The chaotic effects in a nonlinear QCD evolution equation

TL;DR

This paper investigates nonlinear QCD evolution equations, revealing chaotic solutions that cause a new shadowing effect at small x, potentially impacting future collider experiments and our understanding of gluon dynamics.

Contribution

It introduces a new nonlinear QCD evolution equation exhibiting chaos, expanding the understanding of gluon saturation and shadowing effects beyond existing models.

Findings

The new evolution equation exhibits chaos with positive Lyapunov exponents.

Chaos induces a shadowing effect blocking QCD evolution at small x.
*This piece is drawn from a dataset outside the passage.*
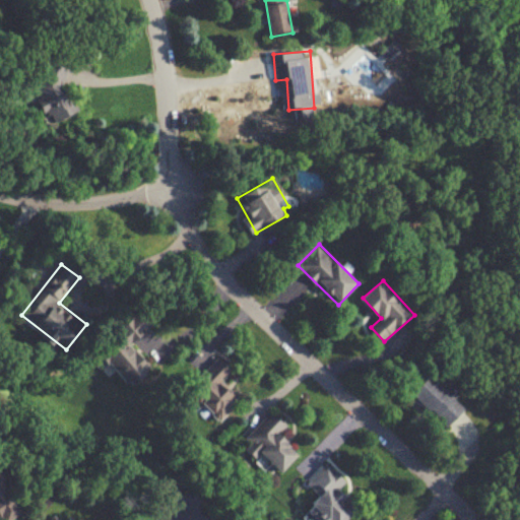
[(154,369),(133,343),(154,326),(144,314),(101,349),(132,387),(154,369)]
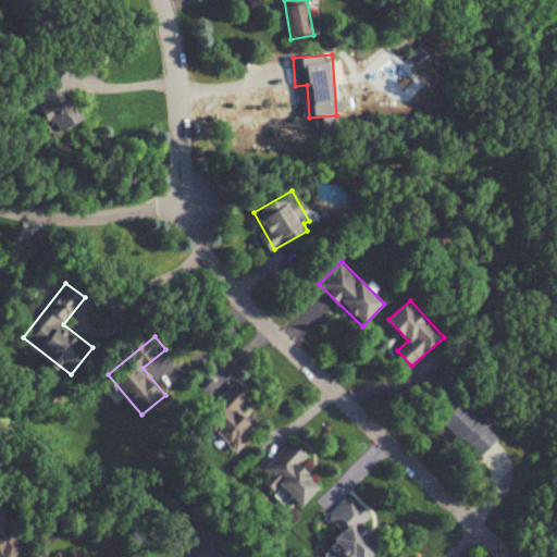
[(240,408),(251,396),(236,381),(199,419),(235,454),(260,428),(240,408)]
Potential implications for collider experiments and gluon saturation theories.

Abstract

The corrections of gluon fusion to the DGLAP and BFKL equations are discussed in a united partonic framework. The resulting nonlinear evolution equations are the well-known GLR-MQ-ZRS equation and a new evolution equation. Using the available saturation models as input, we find that the new evolution equation has the chaos solution with positive Lyaponov exponents in the perturbative range. We predict a new kind of shadowing caused by chaos, which blocks the QCD evolution in a critical small $x$ range. The blocking effect in the evolution equation may explain the Abelian gluon assumption and even influence our expectations to the projected Large Hadron Electron Collider (LHeC), Very Large Hadron Collider (VLHC) and the upgrade (CppC) in a circular $e^+e^-$ collider (SppC).